Print the data exactly as written, but leave out each picture.

──────────

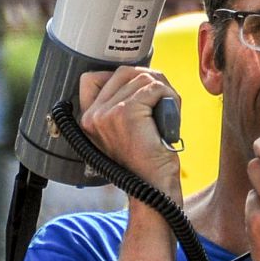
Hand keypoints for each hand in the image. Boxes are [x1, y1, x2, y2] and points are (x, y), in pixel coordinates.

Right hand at [77, 67, 182, 195]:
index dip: (122, 78)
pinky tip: (172, 114)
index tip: (140, 92)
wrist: (153, 188)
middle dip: (149, 81)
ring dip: (163, 90)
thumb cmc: (146, 162)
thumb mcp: (123, 131)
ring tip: (168, 110)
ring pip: (141, 78)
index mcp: (87, 119)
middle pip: (123, 72)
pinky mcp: (126, 113)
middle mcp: (92, 115)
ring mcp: (106, 113)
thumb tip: (139, 75)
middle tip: (163, 100)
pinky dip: (170, 97)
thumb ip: (120, 104)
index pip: (93, 77)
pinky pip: (154, 88)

──────────

*RESPONSE BOX*
Hand keypoints for each hand in the image. Boxes are [x1, y1, x2, y2] and points are (x, y), in pixel coordinates.

Right hand at [77, 67, 182, 195]:
index dip: (122, 78)
pinky tip: (172, 114)
index tip: (140, 92)
wrist: (153, 188)
middle dip: (149, 81)
ring dip: (163, 90)
thumb cmc: (146, 162)
thumb mcp: (123, 131)
ring tip: (168, 110)
ring pip: (141, 78)
index mcp: (87, 119)
middle pip: (123, 72)
pinky mcp: (126, 113)
middle mcp: (92, 115)
ring mcp: (106, 113)
thumb tip: (139, 75)
middle tip: (163, 100)
pinky dip: (170, 97)
thumb ip: (120, 104)
index pip: (93, 77)
pinky pip: (154, 88)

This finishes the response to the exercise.